In eight innings Kennedy surrendered two runs on five hits and struck out seven Rockies. He also issued no walks for the fourth time in twenty starts this season and the first time in back-to-back outings. It was also the first set of back-to-back eight inning outings by a D-backs pitcher since Kennedy did it June 11 and June 16 last season.
"He gave us eight innings, which was important," D-backs manger Kirk Gibson said. "We're trying to get our bullpen rested and in order."
Kennedy has struggled much of this season to command his pitches, leaving him without the key component of his 2011 success. But in his last two outings Kennedy has found command of his fastball and changeup.
"It's a big difference," Kennedy said. "It makes it a lot easier when you're hitting your spots. … My changeup is down instead of up. I just feel like my command all around has been better."
Kennedy said commanding those pitches allows him more leeway with his off-speed pitches. He is still working to regain confidence his breaking ball, which he threw somewhat sparingly Monday and often in the dirt.
And then of course there was Kennedy's triple. Rockies starter Jonathan Sanchez had already issued two walks in the inning when he gave Ryan Roberts first base, choosing to pitch to Kennedy with two outs and the bases loaded. Kennedy made him pay, driving a 1-1 change up deep into left-center field. It was the first bases-loaded triple by a pitcher in D-backs history.
"I haven't hit the ball very good at all this year," Kennedy said. "I just saw the ball and tried to make solid contact. It felt good to actually do something in that situation."
With a little more pull, Kennedy might have had his first career home run and a grand slam. Regardless, it was the biggest hit of Kennedy's career to date and brought in nearly as many RBI in one hit as he had all last season, when he knocked in a career best four runs.
"I've never seen him hit a ball that hard or far in (batting practice)," Gibson said. "And I've been here seven years and all of (Kennedy's) years."
Added D-backs first baseman Paul Goldschmidt: "He's a good hitter. It's funny how he hasn't had that many hits this year, but he always has good at-bats."

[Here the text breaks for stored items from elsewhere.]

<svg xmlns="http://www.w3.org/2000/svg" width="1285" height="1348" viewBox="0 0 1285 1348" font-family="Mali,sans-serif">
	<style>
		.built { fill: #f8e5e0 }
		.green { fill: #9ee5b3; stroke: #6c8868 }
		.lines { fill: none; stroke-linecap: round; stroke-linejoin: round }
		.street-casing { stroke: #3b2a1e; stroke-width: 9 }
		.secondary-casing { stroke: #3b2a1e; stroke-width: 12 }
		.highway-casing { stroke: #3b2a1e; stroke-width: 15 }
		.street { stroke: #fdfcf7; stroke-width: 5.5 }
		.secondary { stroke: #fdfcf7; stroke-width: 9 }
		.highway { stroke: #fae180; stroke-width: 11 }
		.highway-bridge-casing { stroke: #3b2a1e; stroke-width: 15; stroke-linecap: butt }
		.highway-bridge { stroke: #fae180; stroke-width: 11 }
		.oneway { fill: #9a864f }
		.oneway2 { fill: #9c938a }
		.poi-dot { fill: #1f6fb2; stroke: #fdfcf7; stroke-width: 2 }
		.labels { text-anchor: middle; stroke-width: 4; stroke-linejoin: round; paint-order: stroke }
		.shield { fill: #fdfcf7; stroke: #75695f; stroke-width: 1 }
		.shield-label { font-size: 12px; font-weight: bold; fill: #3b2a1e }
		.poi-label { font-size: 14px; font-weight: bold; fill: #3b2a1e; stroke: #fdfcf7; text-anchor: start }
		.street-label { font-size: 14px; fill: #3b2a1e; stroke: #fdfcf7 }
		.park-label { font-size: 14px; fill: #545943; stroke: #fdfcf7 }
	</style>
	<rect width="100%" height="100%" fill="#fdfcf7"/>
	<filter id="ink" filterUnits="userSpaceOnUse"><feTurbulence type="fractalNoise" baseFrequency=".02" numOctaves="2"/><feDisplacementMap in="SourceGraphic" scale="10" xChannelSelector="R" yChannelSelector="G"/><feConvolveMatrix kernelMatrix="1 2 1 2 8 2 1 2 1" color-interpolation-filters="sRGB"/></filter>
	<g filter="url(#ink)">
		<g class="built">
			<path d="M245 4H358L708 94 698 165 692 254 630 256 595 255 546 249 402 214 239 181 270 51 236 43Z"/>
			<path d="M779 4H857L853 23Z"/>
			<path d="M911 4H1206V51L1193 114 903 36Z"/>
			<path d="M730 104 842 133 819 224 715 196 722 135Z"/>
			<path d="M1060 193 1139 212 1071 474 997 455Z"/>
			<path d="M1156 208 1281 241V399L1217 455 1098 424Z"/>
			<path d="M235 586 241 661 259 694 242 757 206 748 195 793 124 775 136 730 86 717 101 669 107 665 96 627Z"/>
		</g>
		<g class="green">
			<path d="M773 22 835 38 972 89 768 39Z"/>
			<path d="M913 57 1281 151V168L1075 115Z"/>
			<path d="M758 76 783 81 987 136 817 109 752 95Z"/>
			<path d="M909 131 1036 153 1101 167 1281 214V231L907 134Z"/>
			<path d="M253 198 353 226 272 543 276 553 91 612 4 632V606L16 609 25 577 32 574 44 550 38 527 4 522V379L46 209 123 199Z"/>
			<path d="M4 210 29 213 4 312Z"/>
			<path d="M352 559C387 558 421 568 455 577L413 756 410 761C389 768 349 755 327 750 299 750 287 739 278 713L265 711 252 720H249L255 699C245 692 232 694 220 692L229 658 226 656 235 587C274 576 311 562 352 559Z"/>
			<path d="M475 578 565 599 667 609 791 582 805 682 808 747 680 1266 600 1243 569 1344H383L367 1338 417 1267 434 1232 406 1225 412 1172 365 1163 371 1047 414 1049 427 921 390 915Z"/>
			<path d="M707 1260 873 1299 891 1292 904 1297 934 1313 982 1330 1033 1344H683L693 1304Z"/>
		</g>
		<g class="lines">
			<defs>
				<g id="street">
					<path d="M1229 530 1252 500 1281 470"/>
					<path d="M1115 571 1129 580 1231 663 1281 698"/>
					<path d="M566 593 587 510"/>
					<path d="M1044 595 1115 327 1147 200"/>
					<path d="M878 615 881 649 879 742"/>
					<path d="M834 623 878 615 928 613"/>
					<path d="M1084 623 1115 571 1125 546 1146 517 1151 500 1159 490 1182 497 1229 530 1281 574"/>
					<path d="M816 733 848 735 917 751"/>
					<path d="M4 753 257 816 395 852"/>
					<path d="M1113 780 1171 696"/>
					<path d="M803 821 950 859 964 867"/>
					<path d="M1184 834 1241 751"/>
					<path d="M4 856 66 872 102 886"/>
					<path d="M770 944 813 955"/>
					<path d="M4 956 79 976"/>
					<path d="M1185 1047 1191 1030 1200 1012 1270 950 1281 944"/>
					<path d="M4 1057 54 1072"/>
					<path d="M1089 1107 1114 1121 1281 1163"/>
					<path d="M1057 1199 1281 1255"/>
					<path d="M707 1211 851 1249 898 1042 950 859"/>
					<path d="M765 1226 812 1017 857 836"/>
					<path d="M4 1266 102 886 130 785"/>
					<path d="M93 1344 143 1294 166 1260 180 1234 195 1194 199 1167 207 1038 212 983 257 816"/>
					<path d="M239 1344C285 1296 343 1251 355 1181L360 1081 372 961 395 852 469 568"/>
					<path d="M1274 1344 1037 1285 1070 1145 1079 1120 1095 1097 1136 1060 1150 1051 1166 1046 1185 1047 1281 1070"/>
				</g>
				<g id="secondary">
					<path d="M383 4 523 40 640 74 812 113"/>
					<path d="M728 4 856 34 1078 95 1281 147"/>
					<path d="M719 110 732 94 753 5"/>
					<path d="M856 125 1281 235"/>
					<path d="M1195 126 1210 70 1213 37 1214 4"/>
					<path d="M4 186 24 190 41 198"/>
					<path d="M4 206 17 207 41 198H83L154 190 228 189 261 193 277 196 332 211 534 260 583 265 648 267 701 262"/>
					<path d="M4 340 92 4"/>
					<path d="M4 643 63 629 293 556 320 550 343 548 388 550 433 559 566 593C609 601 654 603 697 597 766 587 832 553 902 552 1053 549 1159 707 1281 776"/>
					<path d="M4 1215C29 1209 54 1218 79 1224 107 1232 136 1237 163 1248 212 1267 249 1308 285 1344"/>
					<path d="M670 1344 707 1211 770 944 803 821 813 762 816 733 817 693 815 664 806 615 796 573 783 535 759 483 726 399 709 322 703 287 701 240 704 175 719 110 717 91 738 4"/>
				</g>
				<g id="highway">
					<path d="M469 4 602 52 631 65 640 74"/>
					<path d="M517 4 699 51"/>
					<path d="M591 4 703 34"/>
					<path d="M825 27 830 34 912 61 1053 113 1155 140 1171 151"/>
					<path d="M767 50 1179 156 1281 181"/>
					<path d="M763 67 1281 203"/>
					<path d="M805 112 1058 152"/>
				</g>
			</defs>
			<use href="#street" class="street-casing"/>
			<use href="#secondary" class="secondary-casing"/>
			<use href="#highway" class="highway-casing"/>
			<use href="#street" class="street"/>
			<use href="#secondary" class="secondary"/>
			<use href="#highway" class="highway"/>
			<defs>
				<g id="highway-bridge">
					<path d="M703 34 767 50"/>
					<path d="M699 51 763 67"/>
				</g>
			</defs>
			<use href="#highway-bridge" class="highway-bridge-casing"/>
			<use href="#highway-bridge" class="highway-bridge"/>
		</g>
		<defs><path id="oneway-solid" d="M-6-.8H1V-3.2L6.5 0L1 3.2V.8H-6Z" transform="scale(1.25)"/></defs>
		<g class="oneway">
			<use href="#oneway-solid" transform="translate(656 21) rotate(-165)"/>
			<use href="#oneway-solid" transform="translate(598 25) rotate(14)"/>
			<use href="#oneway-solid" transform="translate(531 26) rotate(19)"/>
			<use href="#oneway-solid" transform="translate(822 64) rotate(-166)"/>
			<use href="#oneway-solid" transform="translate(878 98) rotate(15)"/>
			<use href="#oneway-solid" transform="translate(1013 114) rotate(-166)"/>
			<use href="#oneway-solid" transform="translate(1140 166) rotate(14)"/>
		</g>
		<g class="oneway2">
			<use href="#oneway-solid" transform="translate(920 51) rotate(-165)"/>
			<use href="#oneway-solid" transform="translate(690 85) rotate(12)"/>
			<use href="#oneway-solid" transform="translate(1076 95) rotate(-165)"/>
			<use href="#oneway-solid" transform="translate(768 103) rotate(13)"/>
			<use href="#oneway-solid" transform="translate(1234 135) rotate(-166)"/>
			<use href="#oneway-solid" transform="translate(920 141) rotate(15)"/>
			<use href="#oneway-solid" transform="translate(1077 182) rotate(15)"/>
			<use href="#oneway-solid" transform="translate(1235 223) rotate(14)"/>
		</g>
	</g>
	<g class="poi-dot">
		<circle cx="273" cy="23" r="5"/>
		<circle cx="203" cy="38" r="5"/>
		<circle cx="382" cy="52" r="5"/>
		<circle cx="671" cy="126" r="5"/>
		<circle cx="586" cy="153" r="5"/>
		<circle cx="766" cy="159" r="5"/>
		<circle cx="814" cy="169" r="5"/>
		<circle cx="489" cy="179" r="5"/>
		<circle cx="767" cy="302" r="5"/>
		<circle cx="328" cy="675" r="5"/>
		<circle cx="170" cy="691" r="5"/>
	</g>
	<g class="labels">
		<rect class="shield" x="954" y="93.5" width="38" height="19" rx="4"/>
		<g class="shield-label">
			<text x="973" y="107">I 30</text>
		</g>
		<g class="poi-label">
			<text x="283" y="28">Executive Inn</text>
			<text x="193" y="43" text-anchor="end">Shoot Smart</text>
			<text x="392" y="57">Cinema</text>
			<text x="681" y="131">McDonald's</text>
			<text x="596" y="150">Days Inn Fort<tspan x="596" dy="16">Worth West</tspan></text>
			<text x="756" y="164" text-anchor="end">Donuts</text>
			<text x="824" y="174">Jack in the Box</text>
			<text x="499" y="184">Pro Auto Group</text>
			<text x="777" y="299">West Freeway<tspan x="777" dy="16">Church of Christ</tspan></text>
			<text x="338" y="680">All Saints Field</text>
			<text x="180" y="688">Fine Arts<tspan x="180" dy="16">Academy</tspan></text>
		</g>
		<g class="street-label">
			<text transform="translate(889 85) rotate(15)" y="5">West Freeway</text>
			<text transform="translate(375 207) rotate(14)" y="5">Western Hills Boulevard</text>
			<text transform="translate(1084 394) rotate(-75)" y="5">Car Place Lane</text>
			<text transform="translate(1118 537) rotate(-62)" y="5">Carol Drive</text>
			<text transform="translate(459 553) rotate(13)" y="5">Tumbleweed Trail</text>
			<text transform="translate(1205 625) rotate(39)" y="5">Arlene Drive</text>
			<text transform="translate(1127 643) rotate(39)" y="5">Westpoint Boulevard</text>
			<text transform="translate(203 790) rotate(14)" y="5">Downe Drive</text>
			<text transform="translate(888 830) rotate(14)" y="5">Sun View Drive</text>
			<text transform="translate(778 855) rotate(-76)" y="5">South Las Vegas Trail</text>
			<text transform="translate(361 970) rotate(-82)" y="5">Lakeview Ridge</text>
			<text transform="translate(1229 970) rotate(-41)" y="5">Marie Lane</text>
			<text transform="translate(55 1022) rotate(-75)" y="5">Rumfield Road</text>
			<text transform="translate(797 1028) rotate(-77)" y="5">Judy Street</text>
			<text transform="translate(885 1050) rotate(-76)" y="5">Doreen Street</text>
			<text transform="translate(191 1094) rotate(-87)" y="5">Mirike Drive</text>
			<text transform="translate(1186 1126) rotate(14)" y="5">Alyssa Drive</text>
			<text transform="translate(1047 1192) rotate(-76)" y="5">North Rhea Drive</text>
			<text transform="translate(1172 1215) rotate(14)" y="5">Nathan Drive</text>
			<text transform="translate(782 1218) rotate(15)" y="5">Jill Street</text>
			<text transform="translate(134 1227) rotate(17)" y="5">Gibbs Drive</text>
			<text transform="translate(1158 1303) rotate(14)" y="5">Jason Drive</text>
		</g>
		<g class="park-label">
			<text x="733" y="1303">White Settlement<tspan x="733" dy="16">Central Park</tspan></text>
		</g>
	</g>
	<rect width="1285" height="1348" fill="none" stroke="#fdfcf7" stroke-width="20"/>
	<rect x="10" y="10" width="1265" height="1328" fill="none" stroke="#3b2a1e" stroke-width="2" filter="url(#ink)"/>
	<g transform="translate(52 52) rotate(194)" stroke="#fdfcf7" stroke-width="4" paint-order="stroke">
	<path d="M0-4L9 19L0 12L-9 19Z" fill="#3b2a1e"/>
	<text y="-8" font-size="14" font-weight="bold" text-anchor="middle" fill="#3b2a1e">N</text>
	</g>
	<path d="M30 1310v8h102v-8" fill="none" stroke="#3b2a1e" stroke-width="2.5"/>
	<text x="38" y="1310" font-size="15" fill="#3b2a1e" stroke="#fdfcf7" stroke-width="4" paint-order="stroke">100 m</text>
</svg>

The D-backs don't expect Kennedy to get hits like that regularly, but they do expect him to routinely pitch like he did Monday. In fact, they need him to. He is the supposed staff ace and they need him to be down the stretch if the D-backs are to return to the postseason.
"He expects (strong starts) as well," Gibson said. "It's not going to happen every time, but it's just good to see him throw back-to-back games with consistency."